If, however, the daily lives of women are compared to the daily lives of men, the contrast is much more muted. The realm of everyday life simply is repetitive, being largely defined by monotony, routine, and habit. It is the realm of the eternal daily round, of what the French call “métro, boulot, dodo” (metro, work, sleep). The grey-suited commuter waiting for the 6:30 train or the male sports fan glued to the television every Saturday is as much a creature of routine as is any woman. As I argue in chapter 3, the perception that cyclical time is a uniquely female province is highly misleading.

Such a perception arises from the fact that cyclical time is often seen as natural time, and hence the sphere of women. Yet there is nothing particularly natural about the routines through which most people in the West organize their lives: Burger King at 6 p.m., Friends at 8, a weekly trip to Walmart, the church, or the mall. Of course, the idea that cyclical time is natural does contain an important grain of truth. We know that human bodies are programmed to eat, sleep, and get rid of waste at regular intervals and do not cope well with major alterations to these rhythms (think, for example, of the well-documented disorientation of workers required to work irregular shifts). There are clear limits to the adaptability of human bodily rhythms. Yet the organization of such physical needs within everyday life is always an affair of culture, not nature.

Rather than being elemental creatures attuned to natural rhythms, many women nowadays are, if anything, even more preoccupied with time measurement than men.
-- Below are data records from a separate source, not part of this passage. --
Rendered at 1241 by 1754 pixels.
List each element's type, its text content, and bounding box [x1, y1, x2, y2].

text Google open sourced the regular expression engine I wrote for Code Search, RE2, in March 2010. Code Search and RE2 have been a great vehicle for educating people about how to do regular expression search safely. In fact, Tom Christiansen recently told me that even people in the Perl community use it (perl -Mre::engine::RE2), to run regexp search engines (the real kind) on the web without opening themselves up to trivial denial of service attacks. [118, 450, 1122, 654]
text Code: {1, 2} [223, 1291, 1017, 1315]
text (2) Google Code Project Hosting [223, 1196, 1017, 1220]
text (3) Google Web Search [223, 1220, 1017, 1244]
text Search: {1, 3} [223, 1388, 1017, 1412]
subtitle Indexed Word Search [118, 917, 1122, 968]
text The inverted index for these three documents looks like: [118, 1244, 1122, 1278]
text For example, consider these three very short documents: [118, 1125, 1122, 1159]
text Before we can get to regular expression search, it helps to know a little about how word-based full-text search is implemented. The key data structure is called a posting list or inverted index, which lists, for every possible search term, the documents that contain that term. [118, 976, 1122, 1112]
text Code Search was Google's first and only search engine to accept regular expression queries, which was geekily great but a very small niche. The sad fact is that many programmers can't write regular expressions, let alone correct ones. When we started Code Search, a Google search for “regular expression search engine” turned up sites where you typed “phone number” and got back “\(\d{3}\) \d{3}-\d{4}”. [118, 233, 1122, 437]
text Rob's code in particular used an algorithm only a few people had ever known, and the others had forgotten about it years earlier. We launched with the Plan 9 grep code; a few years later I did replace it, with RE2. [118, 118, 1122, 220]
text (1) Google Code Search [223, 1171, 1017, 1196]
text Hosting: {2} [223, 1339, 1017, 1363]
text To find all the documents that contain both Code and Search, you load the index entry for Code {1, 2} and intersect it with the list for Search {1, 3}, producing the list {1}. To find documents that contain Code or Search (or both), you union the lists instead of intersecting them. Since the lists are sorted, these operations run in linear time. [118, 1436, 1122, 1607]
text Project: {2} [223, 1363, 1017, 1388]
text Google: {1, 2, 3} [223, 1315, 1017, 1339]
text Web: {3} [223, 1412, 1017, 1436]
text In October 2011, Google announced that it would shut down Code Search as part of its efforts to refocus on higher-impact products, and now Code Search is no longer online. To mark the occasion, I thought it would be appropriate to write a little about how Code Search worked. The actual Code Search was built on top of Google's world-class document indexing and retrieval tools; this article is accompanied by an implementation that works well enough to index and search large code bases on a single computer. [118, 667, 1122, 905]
Caught between the conflicting demands of home and work, often juggling child care and frantic about their lack of time, it is women who are clock watchers, who obsess about appointments and deadlines, who view time as a precious commodity to hoard or to spend. Because women’s work at home is unpaid and hence is not translatable into exchange value, scholars have sometimes assumed that it remains outside the modern time economy. Yet the regulation of time pervades all aspects of everyday life and is no longer limited to those engaged in paid work. The housewife who places her cake in the oven for exactly thirty-five minutes, writes down her appointments in her daily planner, and makes sure that she gives her children several hours of quality time each day is as much a creature of modern time measurement as is any male worker (Felski 2000, 20-21).

Felski, Rita. 2000. Doing time: Feminist theory and postmodern culture. New York and London: New York University Press.